Kriminalitätsstatistik

Kommentar: Gemischte Gefühle

Frankfurt ist Deutschlands gefährlichste Stadt - jedenfalls laut aktueller Kriminalitätsstatistik. Ein Handicap für die Metropole ist aber seit Jahren, dass auch Delikte, die auf dem größten deutschen Flughafen verübt werden, einfließen. Von Peter Schulte-Holtey

 Experten sprechen hier von „importierter Kriminalität“, wie etwa Drogenschmuggel oder illegale Einreise. Dass auch die hunderttausenden Pendler, die zum Arbeiten nach Frankfurt kommen, von den Statistikern nicht berücksichtigt werden, zeigt, mit welcher Skepsis den Zahlen für einzelne Städte zu begegnen ist.

Trotzdem lohnt sich der Blick auf die bundesweite Kriminalitätsentwicklung. So gibt es viele Lichtblicke. Die Zahl der registrierten Diebstähle sank auf ein Rekordtief. Besonders stark gingen Diebstähle aus Kraftfahrzeugen zurück. Fazit: Kampf gegen Kriminalität ist nicht nur Sache der Polizei. Das verstärkte Sicherheitsdenken in der Bevölkerung bringt Erfolge.

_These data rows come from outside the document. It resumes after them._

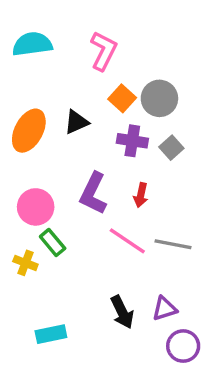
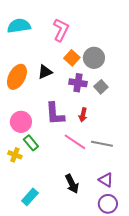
purple L-shape: (93, 193) -> (55, 114), turned -30
purple triangle: (165, 309) -> (106, 180), moved, turned 49
cyan rectangle: (51, 334) -> (30, 197), turned -36

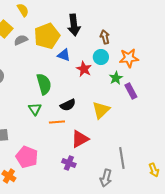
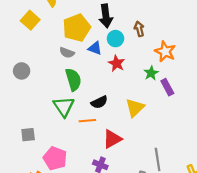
gray semicircle: (21, 40) -> (67, 53), moved, turned -136
cyan circle: (101, 57) -> (115, 39), moved
orange star: (129, 58) -> (165, 52), turned 30
green triangle: (35, 109) -> (64, 107), size x1.5

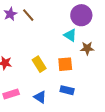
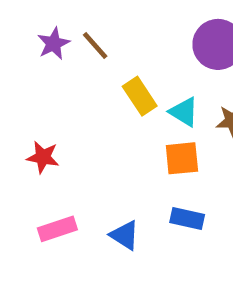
cyan triangle: (70, 35) -> (184, 112), moved
yellow rectangle: (39, 64) -> (140, 96), moved

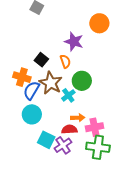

Gemischte Gefühle bei der Auswertung der Gewaltdelikte: Auch wenn die Kriminalstatistik nun erstmals seit neun Jahren wieder insgesamt günstigere Zahlen aufweist, sollten sich Politiker stets klarmachen, dass die aufgelisteten Fälle nur jenen kleineren Teil des Eisbergs aufzeigen, der aus dem Wasser ragt. Experten gehen von einer Dunkelziffer von mehreren Millionen Straftaten im Jahr aus. Mit anderen Worten: Wenn die erfassten Fälle von gefährlicher und schwerer Körperverletzung steigen (es sind 9,1 Prozent), dann mag man sich gar nicht vorstellen, in welchem Maße die Übergriffe im Verborgenen zugenommen haben. Was die Bevölkerung bei der Abwehr wachsender Brutalität wirklich beruhigen würde, kostet freilich Geld: benötigt werden mehr und besser ausgestattete Polizeibeamte.